Nortel Networks' Enterprise Solutions business is likely to be sold to Avaya for $475m (£288m), the companies announced on Monday.
The deal marks the latest sale of a Nortel division, following the Canadian networking firm's Chapter 11 bankruptcy proceedings, announced at the start of the year. The most recent such sale, of Nortel's CDMA and LTE access business to Nokia Siemens, was announced on 22 June.
Avaya, like Nokia Siemens, has been designated as a "stalking horse" bidder. This is a mechanism sometimes employed in major bankruptcy-related sales, whereby a named bidder puts forward a certain amount in order to block very low bids — if that bidder is outbid, they get compensation for their trouble.
"We have determined that the sale of our businesses maximizes value while preserving innovation platforms, customer relationships and jobs to the greatest extent possible," Nortel chief executive Mike Zafirovski said in a statement. "The many customers I have spoken with have been highly supportive of our efforts and transparency throughout this process. They value our employees and technology platforms and are appreciative of our service levels which are at multi-year highs."

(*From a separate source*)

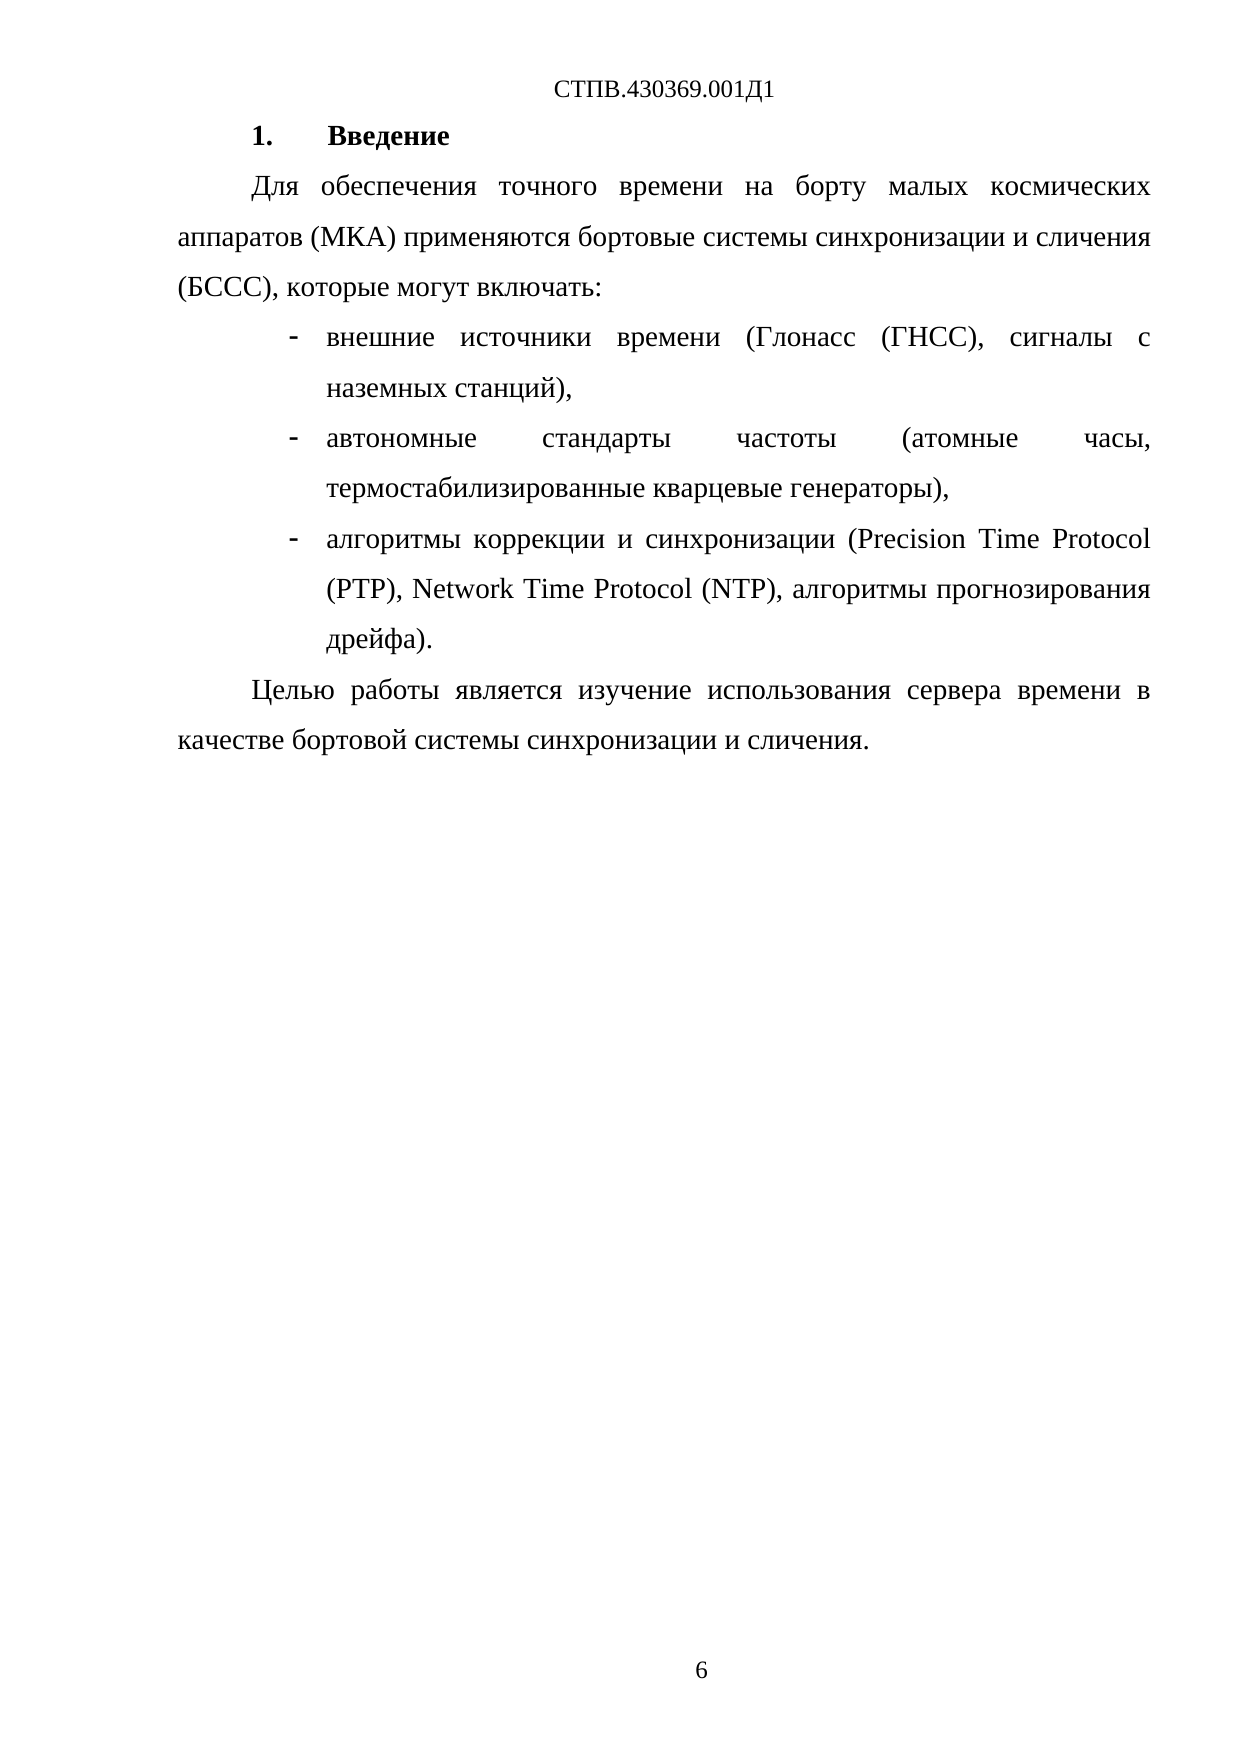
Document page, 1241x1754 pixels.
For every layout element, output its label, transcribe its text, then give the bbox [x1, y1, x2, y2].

Joel Hackney, the head of Nortel Enterprise Solutions, said the successful buyer would "gain access to an industry-leading portfolio that is optimized for real-time communications, bringing speed and simplicity to customers' network environments and allowing them to enhance collaboration, streamline business processes and improve productivity".
Analyst Henry Dewing, from Forrester Research, said in a statement that the deal "puts Avaya ahead of Cisco for enterprise voice sales and enters them into the networking business".